Part1: This is part one of series I/O tuning.
Most of the performance tuning issues can be related to I/O in any database. Oracle provides only two main parameters to control I/O behaviour these are filesystemio_options and disk_asynch_io
filesystemio_options alllows you to specify synchronous and asynchronous read/write and direct and indirect read write. By default it is none it means operating systen's default I/O mode is selected which is synchronous read/write and indirect read write that is file system cached read write operations. But since disk_asynch_io parameter defaults to true Oracle supports asynchronous read write by default.
Oracle recommends to set parameter filesystemio_options to value 'setall' but it is not always good practise especially when SGA is small. setting it to setall lets your Oracle DB perform I/O operations without going to file system cache and it saves overhead of double caching but if SGA is smaller and DB host machine has large free memory then it is not good to set this parameter to value setall. In this case you should increase DB_CACHE_SIZE and only then set filesystemio_options to setall.
Five years ago I was setting up Oracle database to handle large I/O of new Dataware house project. I set filesystemio_options to setall. This speeded up load operations aproximately by 5% whose caching in file system was not useful as these were insert statements and not repeated. At the same time increased SGA to quite high to cache I/O as much as possible so that repetitive select queries can benefit from SGA as in this case when filesystemio_options was set to setall then file system cache was not available.
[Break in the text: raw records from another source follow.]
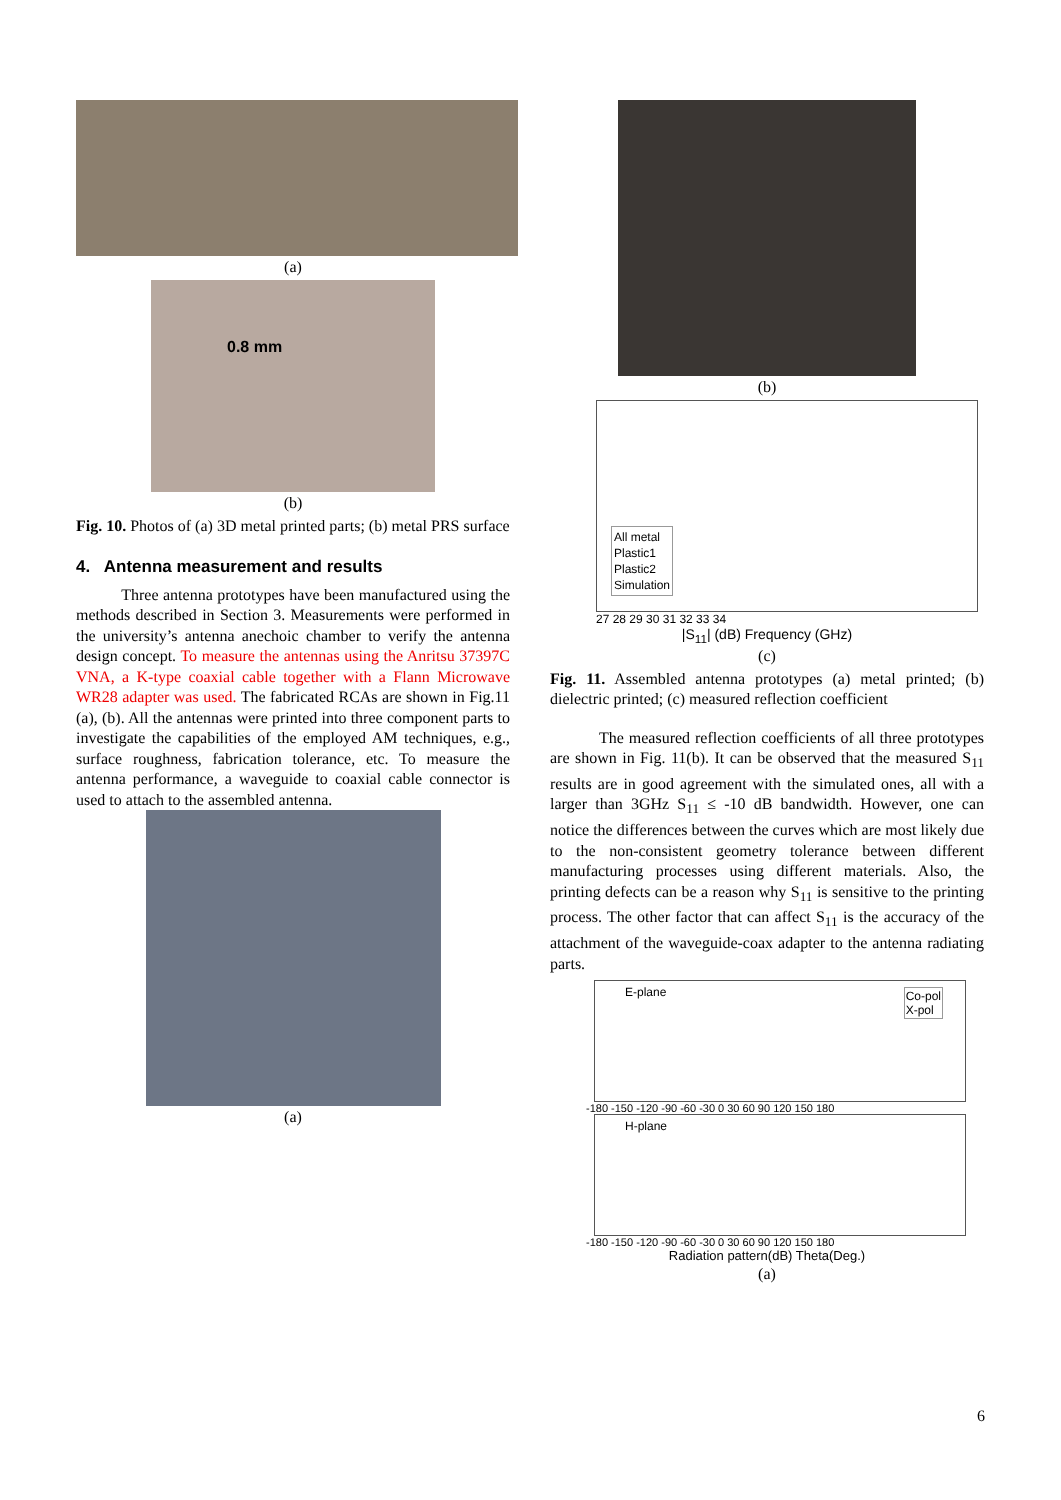(a)
0.8 mm
(b)
Fig. 10. Photos of (a) 3D metal printed parts; (b) metal PRS surface
4. Antenna measurement and results
Three antenna prototypes have been manufactured using the methods described in Section 3. Measurements were performed in the university’s antenna anechoic chamber to verify the antenna design concept. To measure the antennas using the Anritsu 37397C VNA, a K-type coaxial cable together with a Flann Microwave WR28 adapter was used. The fabricated RCAs are shown in Fig.11 (a), (b). All the antennas were printed into three component parts to investigate the capabilities of the employed AM techniques, e.g., surface roughness, fabrication tolerance, etc. To measure the antenna performance, a waveguide to coaxial cable connector is used to attach to the assembled antenna.
(a)
(b)
All metal
Plastic1
Plastic2
Simulation
27 28 29 30 31 32 33 34
|S<sub>11</sub>| (dB) Frequency (GHz)
(c)
Fig. 11. Assembled antenna prototypes (a) metal printed; (b) dielectric printed; (c) measured reflection coefficient
The measured reflection coefficients of all three prototypes are shown in Fig. 11(b). It can be observed that the measured S<sub>11</sub> results are in good agreement with the simulated ones, all with a larger than 3GHz S<sub>11</sub> ≤ -10 dB bandwidth. However, one can notice the differences between the curves which are most likely due to the non-consistent geometry tolerance between different manufacturing processes using different materials. Also, the printing defects can be a reason why S<sub>11</sub> is sensitive to the printing process. The other factor that can affect S<sub>11</sub> is the accuracy of the attachment of the waveguide-coax adapter to the antenna radiating parts.
E-plane
Co-pol
X-pol
-180 -150 -120 -90 -60 -30 0 30 60 90 120 150 180
H-plane
-180 -150 -120 -90 -60 -30 0 30 60 90 120 150 180
Radiation pattern(dB) Theta(Deg.)
(a)
6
So summary is be prudent when setting filesystemio_options to setall to enable direct read/write and asynchronous operations.
Other parameters to affect write (as well as read) is dbwriter_processes. When asynchronous I/O operations are slower in operating system in comparison to synchronous I/O then turn off asynchronous I/O by setting disk_asynch_io to false and set multiple db writer processes by increasing dbwriter_processes values from 1 to 2,3 or 4 suitable value to your system. Alternate is incrase dbwr_io_slaves from 0 to 2,3,4 suitable value.
You would be keen to disable asynchronous I/O when you see high average_wait on event db_file_parallel_wait. Other reason for turning it off will be synchronous I/O is more reliable.
SQL> select event,average_wait from v$system_event where event like 'db file parallel write';
EVENT AVERAGE_WAIT
---------------------------------------------------------------- ------------
db file parallel write 28.2 [ centi seconds]
This is not a very good ASYNCH I/O. Try Synchronous I/O
Note 1: Asynchronous I/O operations are more prone to block corruptions than synchronous operations so many DBAs disable it and follow practice as mentioned in above paragraph. So if you do not have standby databases and oracle 11g then which autoamatically recovers corrupted block on primary then you would not want asynchronous I/O
Note 2: For 11g R2 for tuning purpose, the “db file async I/O submit” should be treated as “db file parallel write” in previous releases.